Ivan Moody, composer, musicologist and Gramophone writer, has died

Martin Cullingford, Editor
Friday, January 19, 2024

Born June 11, 1964; died January 18, 2024

Composer, conductor and musicologist Ivan Moody, who has died aged 59
Composer, conductor and musicologist Ivan Moody, who has died aged 59

The composer, conductor, priest, musicologist and Gramophone reviewer Ivan Moody has died aged 59.

Born in London in 1964, Moody studied music and theology at the Universities of London, Joensuu and York (where he did his doctorate). Among his teachers had been Sir John Tavener and, like him, Moody was powerfully drawn to the music, spirituality and liturgy of the Orthodox Church – whose music and faith was to play a foundational part in his own compositions and life.

His substantial body of music includes such works and collaborations as the oratorio Passion and Resurrection (1992), based on Orthodox liturgical texts and premièred by Red Byrd and the Estonian Philharmonic Chamber Choir under Tõnu Kaljuste, Canticum Canticorum I for the Hilliard Ensemble, and Prayer for the Forests which won the Arts for the Earth Festival Prize, and was premièred by the Tapiola Choir in Finland. Later works have been premiered or championed by groups and artists including Raphael Wallfisch (a cello concerto), Trio Mediaeval, The Tallis Scholars, Chanticleer and Capella Romana, with ECM among labels to have released his music.

Reviewing a recording of his work Simeron in 2014, Alexandra Coghlan perfectly caught the influences that shaped his music-making here and elsewhere, describing it as ‘typical of the composer’s recent work – a distillation and crystallisation of a style that has become ever cleaner and more texturally refined. Setting the Greek text of the Byzantine Holy Week Rite and a sermon by Bishop Melito of Sardis, the work finds a harmonic astringency to balance its yielding, unbending instinct to melody. Chant meets human cries, ecstatic chorales break through scuttling chromatics in a performance whose precision and restraint only heighten its intensity.’

Moody held various academic posts, including Professor of Church Music at the University of Eastern Finland from 2012 to 2014, and worked extensively as a conductor. A onetime member of the choir of the Russian Orthodox Cathedral in London, he subsequently served as cantor in both Greek and Bulgarian parishes in Lisbon.

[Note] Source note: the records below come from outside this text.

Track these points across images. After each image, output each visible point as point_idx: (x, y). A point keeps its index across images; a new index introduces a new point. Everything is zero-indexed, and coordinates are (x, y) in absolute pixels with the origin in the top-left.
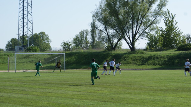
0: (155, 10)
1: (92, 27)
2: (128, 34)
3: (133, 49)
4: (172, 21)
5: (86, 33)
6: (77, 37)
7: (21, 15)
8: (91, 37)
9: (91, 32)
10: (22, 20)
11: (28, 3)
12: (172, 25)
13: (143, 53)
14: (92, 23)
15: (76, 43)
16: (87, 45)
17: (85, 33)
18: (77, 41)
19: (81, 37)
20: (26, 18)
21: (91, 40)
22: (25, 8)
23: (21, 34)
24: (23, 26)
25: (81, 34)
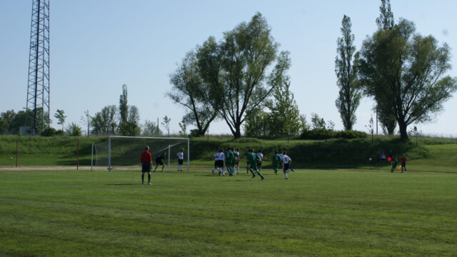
0: (271, 74)
1: (121, 101)
2: (231, 112)
3: (237, 134)
4: (287, 91)
5: (113, 110)
6: (98, 116)
7: (32, 78)
8: (120, 116)
9: (120, 108)
10: (33, 87)
11: (44, 61)
12: (287, 98)
13: (256, 142)
14: (121, 96)
15: (96, 125)
16: (113, 129)
17: (110, 110)
18: (98, 123)
19: (104, 117)
20: (40, 83)
21: (119, 121)
22: (39, 67)
23: (32, 109)
24: (36, 96)
25: (104, 111)
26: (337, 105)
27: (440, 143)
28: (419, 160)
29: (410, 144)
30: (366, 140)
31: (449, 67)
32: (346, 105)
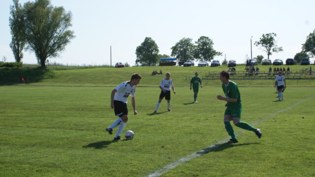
26: (11, 47)
27: (65, 69)
28: (48, 79)
29: (46, 70)
30: (20, 68)
31: (70, 25)
32: (16, 46)
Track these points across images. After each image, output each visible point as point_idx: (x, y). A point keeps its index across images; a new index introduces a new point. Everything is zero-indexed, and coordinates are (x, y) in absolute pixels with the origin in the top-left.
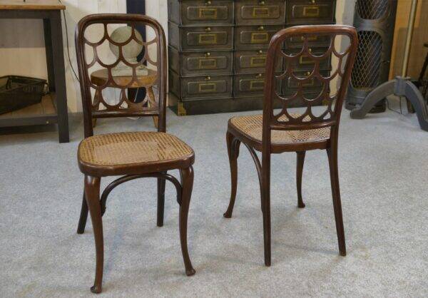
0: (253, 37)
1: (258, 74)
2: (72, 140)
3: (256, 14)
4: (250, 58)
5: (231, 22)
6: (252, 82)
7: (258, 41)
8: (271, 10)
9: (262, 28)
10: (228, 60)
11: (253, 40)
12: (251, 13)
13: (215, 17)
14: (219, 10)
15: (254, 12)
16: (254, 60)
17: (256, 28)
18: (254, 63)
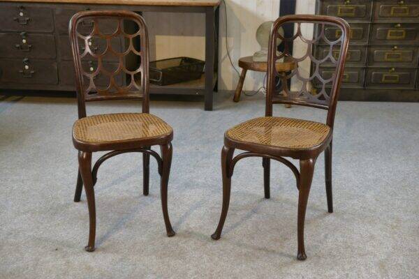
0: (389, 34)
1: (391, 68)
2: (215, 110)
3: (394, 12)
4: (384, 54)
5: (368, 19)
6: (384, 75)
7: (394, 37)
8: (411, 9)
9: (399, 25)
10: (362, 53)
11: (389, 36)
12: (390, 12)
13: (353, 14)
14: (357, 8)
15: (392, 11)
16: (388, 55)
17: (393, 25)
18: (388, 58)
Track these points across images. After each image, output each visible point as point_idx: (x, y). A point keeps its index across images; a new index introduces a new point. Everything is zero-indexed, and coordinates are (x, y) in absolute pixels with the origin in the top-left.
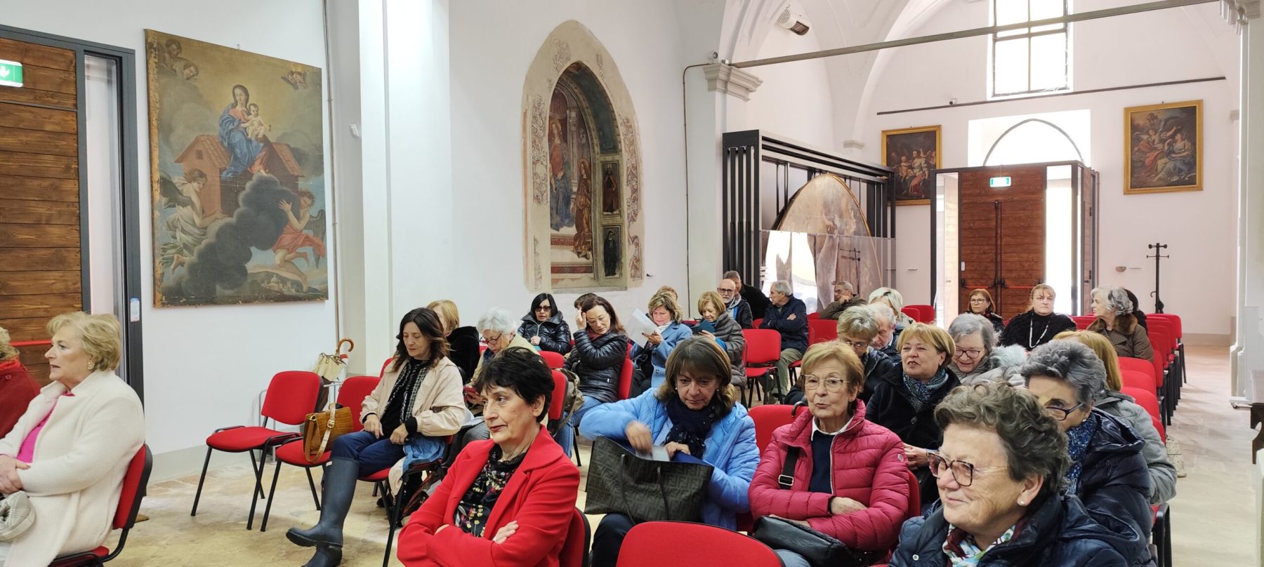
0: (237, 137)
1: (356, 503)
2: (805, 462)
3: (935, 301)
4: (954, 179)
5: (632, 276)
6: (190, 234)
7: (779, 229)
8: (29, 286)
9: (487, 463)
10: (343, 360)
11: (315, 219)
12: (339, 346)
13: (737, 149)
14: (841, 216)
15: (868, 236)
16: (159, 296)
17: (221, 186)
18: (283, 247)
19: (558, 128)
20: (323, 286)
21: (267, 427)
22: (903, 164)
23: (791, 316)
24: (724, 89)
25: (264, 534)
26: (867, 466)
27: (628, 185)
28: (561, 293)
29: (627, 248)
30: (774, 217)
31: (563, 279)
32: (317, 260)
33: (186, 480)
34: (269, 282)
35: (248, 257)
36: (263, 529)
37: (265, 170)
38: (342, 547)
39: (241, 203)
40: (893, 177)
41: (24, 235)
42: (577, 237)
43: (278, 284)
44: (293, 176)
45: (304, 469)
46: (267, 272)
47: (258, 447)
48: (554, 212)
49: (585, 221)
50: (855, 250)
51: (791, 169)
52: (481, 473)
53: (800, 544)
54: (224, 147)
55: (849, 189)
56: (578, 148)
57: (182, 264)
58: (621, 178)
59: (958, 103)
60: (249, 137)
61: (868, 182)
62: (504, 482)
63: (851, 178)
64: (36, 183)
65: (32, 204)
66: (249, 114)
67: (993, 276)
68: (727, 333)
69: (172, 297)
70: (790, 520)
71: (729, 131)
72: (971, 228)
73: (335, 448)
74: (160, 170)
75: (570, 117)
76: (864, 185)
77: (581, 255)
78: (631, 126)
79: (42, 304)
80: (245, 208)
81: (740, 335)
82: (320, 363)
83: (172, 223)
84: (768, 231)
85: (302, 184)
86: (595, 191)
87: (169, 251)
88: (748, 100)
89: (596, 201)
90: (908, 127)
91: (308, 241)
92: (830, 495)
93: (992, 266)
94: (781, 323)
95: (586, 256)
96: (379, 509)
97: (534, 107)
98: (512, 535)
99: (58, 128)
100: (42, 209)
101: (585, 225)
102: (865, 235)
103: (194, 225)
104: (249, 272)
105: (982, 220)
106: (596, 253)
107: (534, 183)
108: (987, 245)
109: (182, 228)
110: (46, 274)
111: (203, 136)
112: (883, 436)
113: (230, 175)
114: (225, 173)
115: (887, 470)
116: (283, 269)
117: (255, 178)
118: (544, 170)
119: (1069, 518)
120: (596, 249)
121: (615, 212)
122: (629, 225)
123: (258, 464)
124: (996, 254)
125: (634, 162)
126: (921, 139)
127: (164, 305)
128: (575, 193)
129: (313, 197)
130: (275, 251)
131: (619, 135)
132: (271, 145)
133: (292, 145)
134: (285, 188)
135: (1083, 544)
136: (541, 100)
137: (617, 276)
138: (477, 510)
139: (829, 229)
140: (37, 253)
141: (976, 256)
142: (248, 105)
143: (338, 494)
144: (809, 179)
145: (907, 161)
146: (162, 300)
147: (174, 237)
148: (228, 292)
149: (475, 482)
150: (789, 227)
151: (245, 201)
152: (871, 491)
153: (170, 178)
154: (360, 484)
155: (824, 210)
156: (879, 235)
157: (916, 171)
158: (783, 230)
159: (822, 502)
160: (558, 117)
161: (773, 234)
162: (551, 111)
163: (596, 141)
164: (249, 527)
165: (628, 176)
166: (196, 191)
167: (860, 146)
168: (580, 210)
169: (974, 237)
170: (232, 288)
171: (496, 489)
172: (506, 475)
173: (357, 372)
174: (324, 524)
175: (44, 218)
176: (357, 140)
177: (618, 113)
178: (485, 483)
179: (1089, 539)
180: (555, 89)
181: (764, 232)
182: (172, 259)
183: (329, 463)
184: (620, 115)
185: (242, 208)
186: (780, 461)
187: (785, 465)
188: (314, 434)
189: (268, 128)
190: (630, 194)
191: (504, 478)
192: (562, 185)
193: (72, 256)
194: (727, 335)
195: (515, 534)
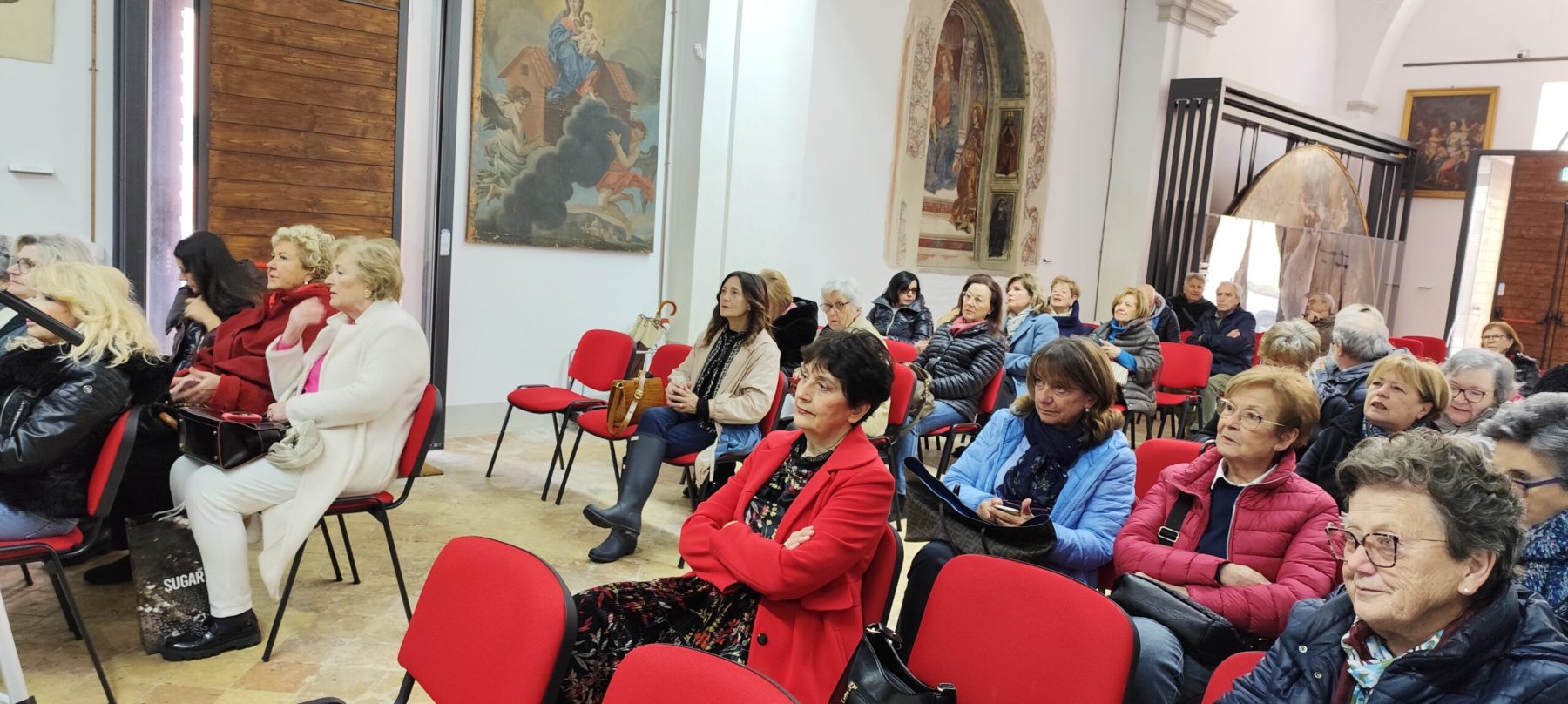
0: (567, 52)
1: (658, 488)
2: (1199, 515)
3: (1450, 334)
4: (1505, 164)
5: (1023, 260)
6: (510, 163)
7: (1234, 215)
8: (341, 205)
9: (788, 457)
10: (664, 325)
11: (646, 156)
12: (660, 308)
13: (1188, 102)
14: (1327, 205)
15: (1365, 234)
16: (472, 229)
17: (546, 109)
18: (608, 186)
19: (949, 62)
20: (648, 236)
21: (573, 390)
22: (1432, 139)
23: (1233, 331)
24: (1180, 19)
25: (559, 507)
26: (1282, 531)
27: (1032, 141)
28: (929, 272)
29: (1021, 223)
30: (1231, 198)
31: (933, 256)
32: (645, 204)
33: (485, 438)
34: (590, 226)
35: (569, 194)
36: (558, 503)
37: (595, 92)
38: (639, 534)
39: (565, 130)
40: (1415, 156)
41: (338, 148)
42: (957, 204)
43: (599, 228)
44: (625, 102)
45: (607, 442)
46: (589, 214)
47: (561, 411)
48: (932, 169)
49: (970, 184)
50: (1342, 253)
51: (1261, 134)
52: (781, 467)
53: (1170, 614)
54: (552, 63)
55: (1344, 169)
56: (972, 87)
57: (498, 196)
58: (1024, 130)
59: (1532, 56)
60: (580, 52)
61: (1377, 161)
62: (805, 481)
63: (1350, 153)
64: (353, 90)
65: (348, 113)
66: (582, 25)
67: (1545, 305)
68: (1140, 345)
69: (486, 232)
70: (1163, 584)
71: (1180, 77)
72: (1522, 237)
73: (642, 422)
74: (481, 85)
75: (966, 48)
76: (1369, 165)
77: (960, 227)
78: (1045, 63)
79: (353, 226)
80: (570, 137)
81: (1156, 350)
82: (638, 325)
83: (491, 147)
84: (1217, 216)
85: (635, 113)
86: (988, 145)
87: (486, 180)
88: (1213, 36)
89: (987, 158)
90: (1448, 86)
91: (635, 181)
92: (1224, 560)
93: (1547, 293)
94: (1217, 340)
95: (966, 229)
96: (684, 499)
97: (921, 32)
98: (805, 542)
99: (378, 30)
100: (357, 121)
101: (970, 189)
102: (1360, 234)
103: (514, 152)
104: (569, 211)
105: (1542, 227)
106: (980, 226)
107: (909, 129)
108: (1543, 262)
109: (501, 155)
110: (357, 193)
111: (530, 47)
112: (1311, 495)
113: (555, 96)
114: (551, 93)
115: (1307, 540)
116: (606, 212)
117: (583, 102)
118: (925, 114)
119: (1525, 630)
120: (980, 220)
121: (1010, 175)
122: (1028, 193)
123: (560, 429)
124: (1555, 277)
125: (1043, 111)
126: (1466, 104)
127: (476, 240)
128: (961, 147)
129: (646, 128)
130: (598, 190)
131: (1027, 74)
132: (604, 65)
133: (627, 66)
134: (615, 116)
135: (1540, 666)
136: (930, 23)
137: (1003, 257)
138: (770, 509)
139: (1307, 222)
140: (350, 169)
141: (1523, 276)
142: (581, 14)
143: (640, 474)
144: (1289, 149)
145: (1438, 135)
146: (474, 234)
147: (492, 164)
148: (545, 233)
149: (772, 476)
150: (1249, 213)
151: (570, 128)
152: (1282, 563)
153: (491, 94)
154: (666, 468)
155: (1303, 194)
156: (1381, 235)
157: (1451, 150)
158: (1240, 217)
159: (1208, 566)
160: (950, 46)
161: (1225, 221)
162: (942, 38)
163: (997, 81)
164: (544, 498)
165: (1034, 129)
166: (519, 113)
167: (1371, 109)
168: (966, 168)
169: (1526, 250)
170: (549, 228)
171: (795, 488)
172: (807, 474)
173: (678, 340)
174: (623, 505)
175: (359, 131)
176: (701, 63)
177: (1030, 45)
178: (784, 480)
179: (1551, 660)
180: (950, 10)
181: (1211, 217)
182: (488, 188)
183: (635, 438)
184: (1032, 48)
185: (566, 136)
186: (1164, 510)
187: (1170, 515)
188: (619, 403)
189: (602, 42)
190: (1034, 151)
191: (805, 477)
192: (946, 135)
193: (385, 176)
194: (1138, 348)
195: (810, 540)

In 2007 he was ordained to the priesthood, becoming rector of the Serbian Orthodox Parish of the Transfiguration in Estoril, Portugal. 

Writing and teaching widely, he contributed for a number of years to Gramophone, on choral music across the full breadth of eras and styles from Hildegard von Bingen to Tavener and beyond, as well as writing on contemporary music more broadly, and will be remembered fondly by all those who worked with him.